Quando desenterra do subterrâneo pedras de cores e desenhos preciosos, Amélia Toledo nos revela o “divino e maravilhoso” que a mudança de hábitos de pensamento suscita. Com pedras e curvas em aço inox, Amélia Toledo projeta jardins que suspendem o tempo quotidiano. Estar, intransitivamente, num ambiente desses já implica uma participação sutil, um desgarrar-se do comportamento ordinário. Os jardins de Amélia propõem aquilo que Hélio Oiticica definiu como “crelazer”, um ambiente propício ao lazer descondicionado.
A participação do espectador, tanto na obra de Amélia Toledo quanto em Hélio Oiticica, Lygia Pape ou Lygia Clark, é o cerne da possibilidade de transformação. A participação, nessas obras, não está em interações automáticas, em apertar botões ou responder a estímulos mas, ao contrário, em entregar-se a um ambiente, a um penetrável, a um jardim. A pedra é aqui misturada com o aço inox, curvado, que delimita um abrigo para estar, unindo o arquétipo da pedra como força da natureza com a alta tecnologia. Porque, a despeito dos avanços da civilização, ainda somos células de Gaia.

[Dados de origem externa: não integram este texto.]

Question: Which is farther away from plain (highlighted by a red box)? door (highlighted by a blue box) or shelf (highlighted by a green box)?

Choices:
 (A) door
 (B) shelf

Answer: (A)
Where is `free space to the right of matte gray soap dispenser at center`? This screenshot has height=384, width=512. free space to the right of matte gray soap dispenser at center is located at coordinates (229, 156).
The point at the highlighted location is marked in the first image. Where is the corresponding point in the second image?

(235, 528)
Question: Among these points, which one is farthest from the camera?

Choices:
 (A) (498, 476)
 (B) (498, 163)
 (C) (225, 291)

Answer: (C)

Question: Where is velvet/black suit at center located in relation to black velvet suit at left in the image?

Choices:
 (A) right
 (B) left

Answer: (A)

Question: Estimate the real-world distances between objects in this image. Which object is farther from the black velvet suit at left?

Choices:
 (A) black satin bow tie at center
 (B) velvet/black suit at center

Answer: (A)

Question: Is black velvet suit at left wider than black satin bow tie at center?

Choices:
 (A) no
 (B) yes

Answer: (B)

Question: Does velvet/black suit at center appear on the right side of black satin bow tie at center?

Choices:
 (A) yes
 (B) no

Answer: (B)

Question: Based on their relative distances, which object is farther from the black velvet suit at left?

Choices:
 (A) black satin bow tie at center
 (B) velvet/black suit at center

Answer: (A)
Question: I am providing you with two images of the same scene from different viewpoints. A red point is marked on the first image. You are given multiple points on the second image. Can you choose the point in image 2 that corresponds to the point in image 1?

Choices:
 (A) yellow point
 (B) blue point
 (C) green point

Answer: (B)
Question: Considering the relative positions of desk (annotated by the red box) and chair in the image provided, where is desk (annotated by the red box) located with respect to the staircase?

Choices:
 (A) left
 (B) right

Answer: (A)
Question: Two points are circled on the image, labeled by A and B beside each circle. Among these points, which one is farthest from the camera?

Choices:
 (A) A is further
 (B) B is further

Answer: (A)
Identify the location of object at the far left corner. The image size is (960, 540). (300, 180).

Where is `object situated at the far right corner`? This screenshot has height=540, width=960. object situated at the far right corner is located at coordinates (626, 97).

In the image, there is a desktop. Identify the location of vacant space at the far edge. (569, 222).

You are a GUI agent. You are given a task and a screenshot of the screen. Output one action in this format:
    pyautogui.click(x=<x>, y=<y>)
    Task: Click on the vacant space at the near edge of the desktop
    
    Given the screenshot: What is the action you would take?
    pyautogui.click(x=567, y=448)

Assim como outros artistas que investigaram a confluência da ética com a estética, Amélia Toledo desenvolveu obras que exploram o psicodélico como possibilidade de expansão da consciência. Em Medusa (1969) ou em A onda (1969) o psicodélico abre-nos para a possibilidade de vivenciar o mundo em uma freqüência não-quotidiana. Psicodélico e lúdico encontram-se em várias proposições de Amélia Toledo. Brincar, afinal, é explorar novas possibilidade, papéis, movimentos.
Quando pinta com tinta acrílica bem diluída em água, Amélia gesticula em stacatto, salpicando a tela com camadas e camadas de energia transparente que resultam em campos de cor vibrantes. Suas aquarelas acumulam no papel a relação da artista com a paisagem, a caligrafia e a energia do gesto.
Mais recentemente, o gesto da artista diante da tela de juta ou linho vem desenhando continuamente um vórtice que, como uma pedra, muda de cor com a incidência da luz. O gesto como sempre vem da respiração que nasce no umbigo e, quase figurativamente, objectifica-se em um desenho espiralado. O resultado é uma pintura aparentemente monocromática, mas cheia de nuances de cor, solene, silenciosa e reconfortante como uma mãe, como a Terra. São seres?
A obra de Amélia Toledo, nos últimos 40 anos, acionou o que de melhor a vanguarda artística brasileira dos anos 1960 inventou: o lúdico, a participação, a junção da ética com a estética. E ainda hoje, continua a escavar a terra e a chacoalhar o mundo.